In the previous issue of Conservation, The GCI Newsletter, we commemorated this tenth anniversary of the Getty Conservation Institute by taking a general retrospective look at the Institute's growth and development.

In this issue of Conservation, we examine some specific, selected highlights of the Institute's work in the four categories that encompass the GCI's efforts—objects and collections, archaeological sites and monuments, historic structures and cities, and public awareness and advocacy. These selections are not intended to provide a comprehensive view of the Institute's work but rather to offer a glimpse of the variety of endeavors undertaken by the staff.

The work described here reflects the range of the Institute's activities—from research on pollutants in museums and seismic mitigation measures for objects, to courses on conservation for archaeologists and the development of environmental monitoring stations. The scope of the Institute's work is equally broad, encompassing California colonial adobes, bas-reliefs in Benin, Chinese Buddhist shrines, and a historic city in Ecuador.

Because what can be defined as cultural heritage is broad and diverse, so too must be the efforts to preserve and protect it. In the next ten years, those who labor directly on conservation's behalf will be increasingly dependent on public awareness, for only with broad public support will the resources be available to preseve our wealth of heritage. One of the great challenges for the conservation profession in the years ahead is acquiring the skills of advocacy in the pursuit of its mandate.

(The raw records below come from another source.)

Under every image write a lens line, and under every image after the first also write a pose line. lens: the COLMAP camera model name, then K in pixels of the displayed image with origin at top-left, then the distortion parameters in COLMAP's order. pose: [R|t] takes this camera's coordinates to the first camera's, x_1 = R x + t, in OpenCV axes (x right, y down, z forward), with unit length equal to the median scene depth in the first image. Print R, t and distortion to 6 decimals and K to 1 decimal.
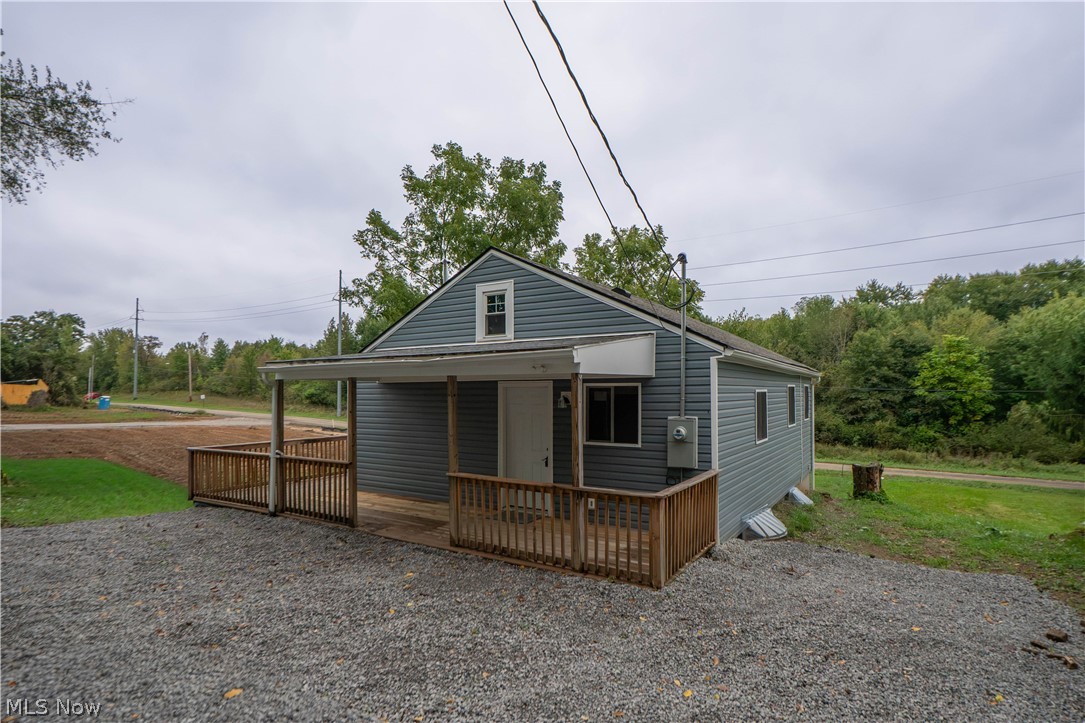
lens RADIAL K [[571.6, 0, 530.9], [0, 571.6, 407.6], [0, 0, 1]] dist [-0.016216, 0.000174]
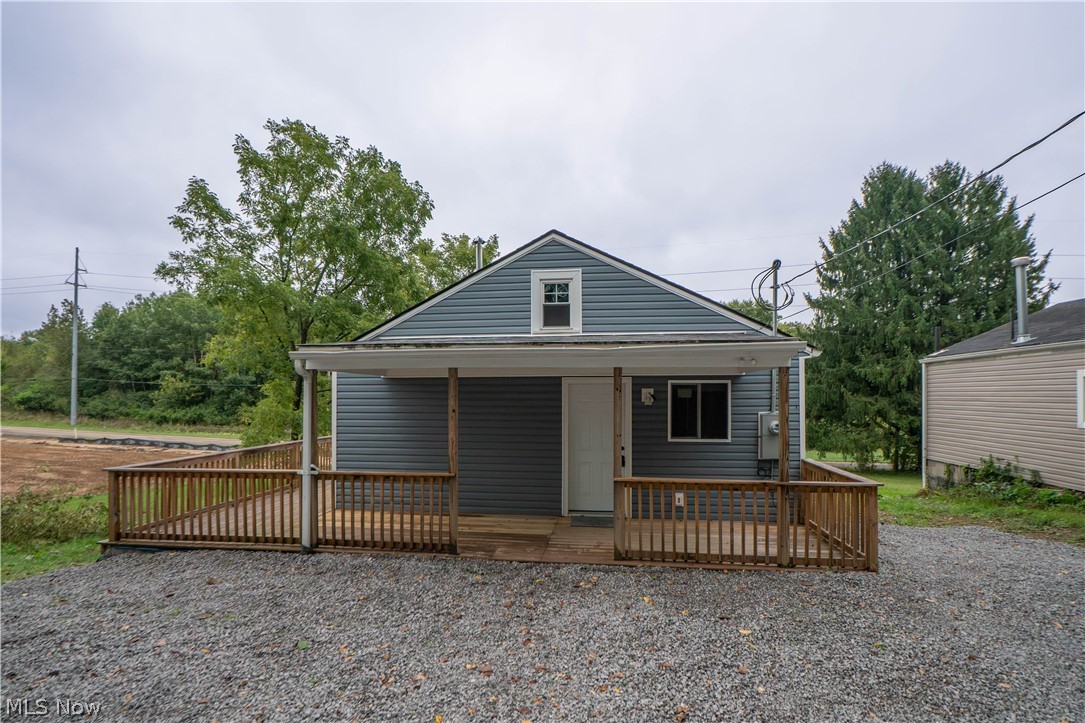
lens RADIAL K [[540.6, 0, 542.1], [0, 540.6, 401.9], [0, 0, 1]] dist [-0.040537, 0.003972]
pose [[0.902168, -0.002398, 0.431378, -0.459008], [0.009936, 0.999835, -0.015221, 0.007157], [-0.431270, 0.018018, 0.902043, 0.226218]]
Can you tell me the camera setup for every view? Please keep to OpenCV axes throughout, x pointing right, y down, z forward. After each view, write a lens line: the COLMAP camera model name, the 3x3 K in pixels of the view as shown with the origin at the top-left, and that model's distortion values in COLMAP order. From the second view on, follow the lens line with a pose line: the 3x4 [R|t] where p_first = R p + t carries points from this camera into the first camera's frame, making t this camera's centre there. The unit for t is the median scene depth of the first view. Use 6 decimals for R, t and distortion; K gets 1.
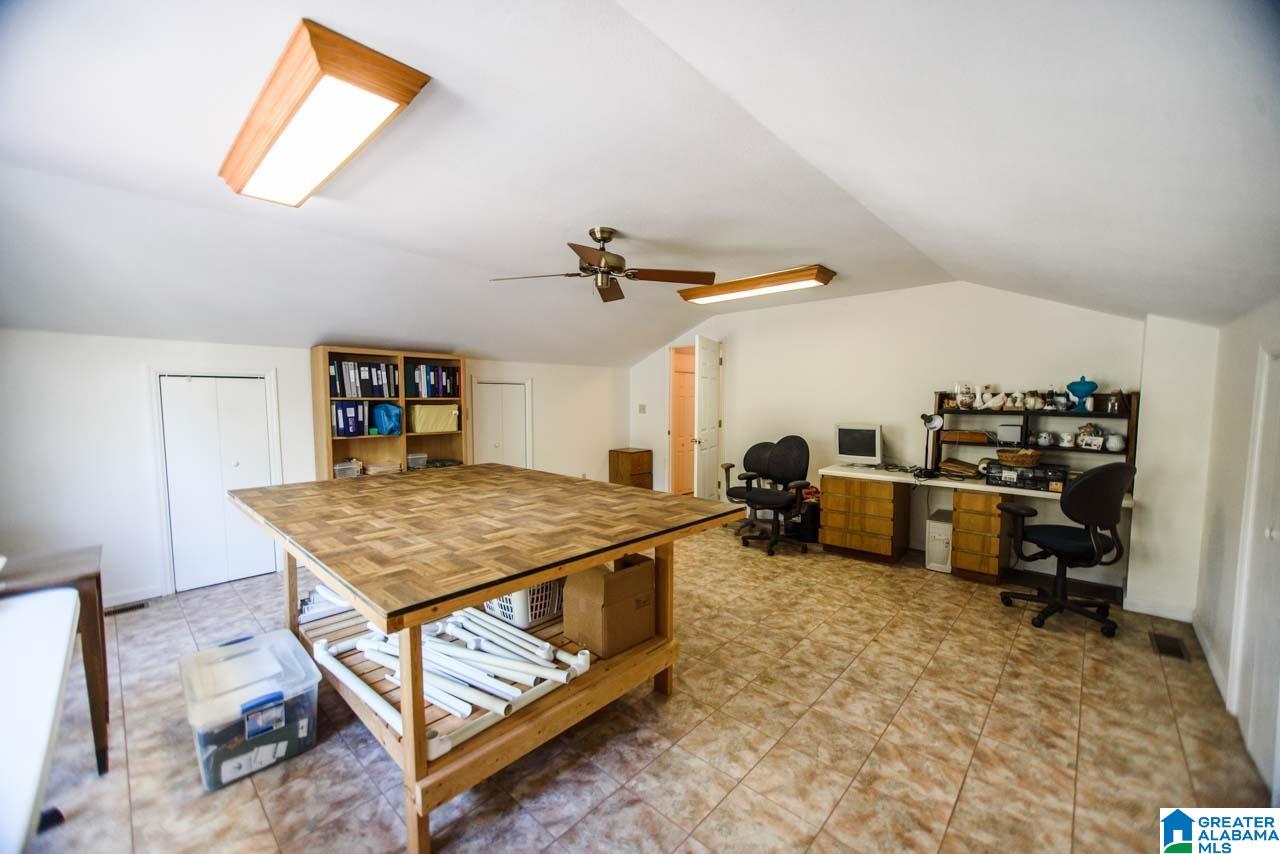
lens RADIAL K [[489.9, 0, 638.0], [0, 489.9, 435.8], [0, 0, 1]] dist [-0.002877, 0.004411]
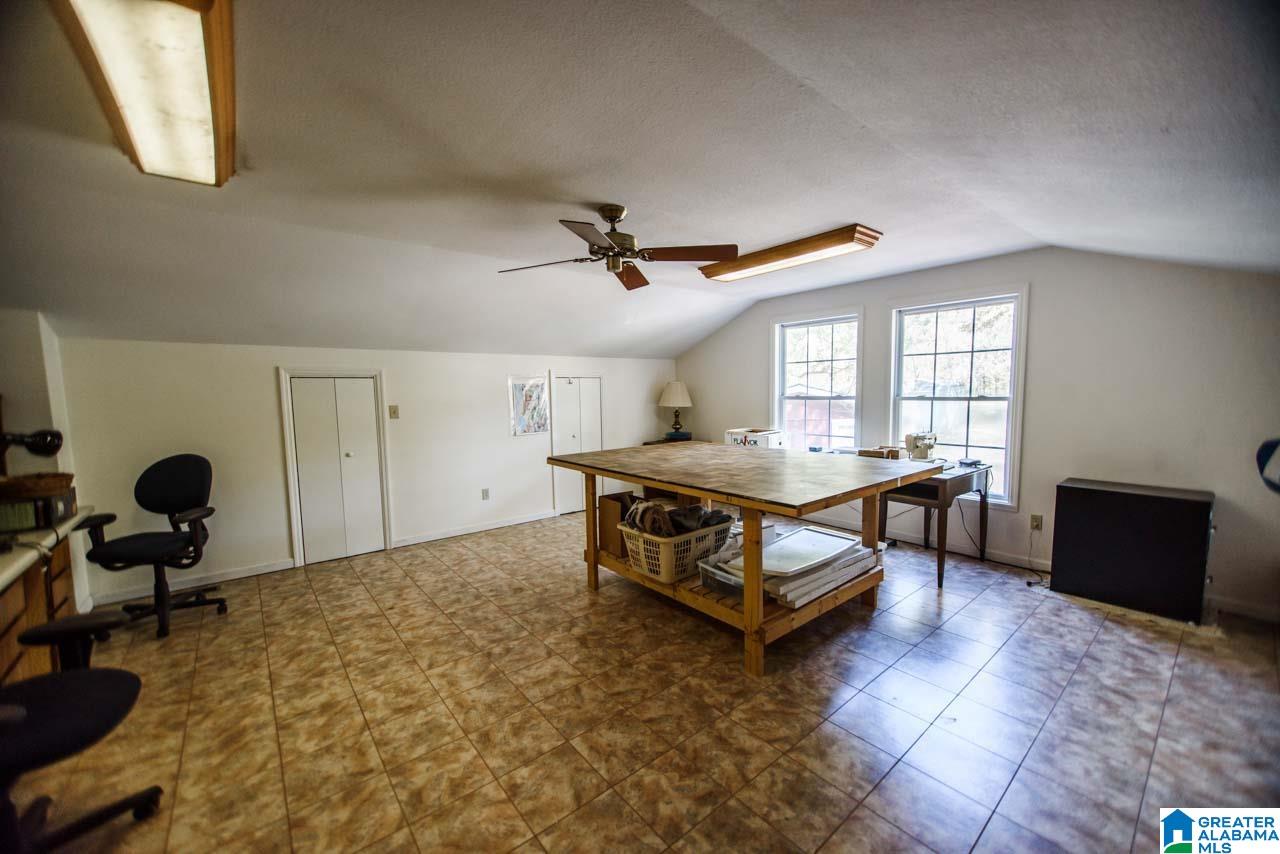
lens RADIAL K [[489.9, 0, 638.0], [0, 489.9, 435.8], [0, 0, 1]] dist [-0.002877, 0.004411]
pose [[-0.989743, 0.000902, 0.142857, -0.230401], [0.025101, 0.985522, 0.167680, -0.143732], [-0.140638, 0.169546, -0.975436, 1.814929]]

Creating a larger constituency for its work in ways that educate and excite is critical, if even a portion of what has been left to us is to survive.

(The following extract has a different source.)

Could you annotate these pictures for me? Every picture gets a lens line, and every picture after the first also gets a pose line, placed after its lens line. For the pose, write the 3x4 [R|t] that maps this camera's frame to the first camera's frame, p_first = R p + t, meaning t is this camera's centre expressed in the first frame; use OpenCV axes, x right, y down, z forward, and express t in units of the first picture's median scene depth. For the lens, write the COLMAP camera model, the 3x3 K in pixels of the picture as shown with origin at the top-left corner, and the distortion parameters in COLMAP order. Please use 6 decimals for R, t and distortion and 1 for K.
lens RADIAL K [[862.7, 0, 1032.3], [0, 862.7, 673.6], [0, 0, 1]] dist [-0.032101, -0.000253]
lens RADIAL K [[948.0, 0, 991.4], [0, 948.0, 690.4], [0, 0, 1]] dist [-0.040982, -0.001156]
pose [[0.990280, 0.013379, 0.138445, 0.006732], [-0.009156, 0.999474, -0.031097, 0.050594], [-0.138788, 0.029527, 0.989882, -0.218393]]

Ultimately the preservation of cultural heritage is the responsibility of all of us—for we all draw inspiration, understanding, and a sense of identity from its presence. This heritage constitutes a series of landmarks in the evolution of civilization, and its loss obscures the road humanity has traveled through time. It is important to us—and to those who follow us—that the path our cultural heritage represents remain forever in view.

It is our collective memory that is at stake.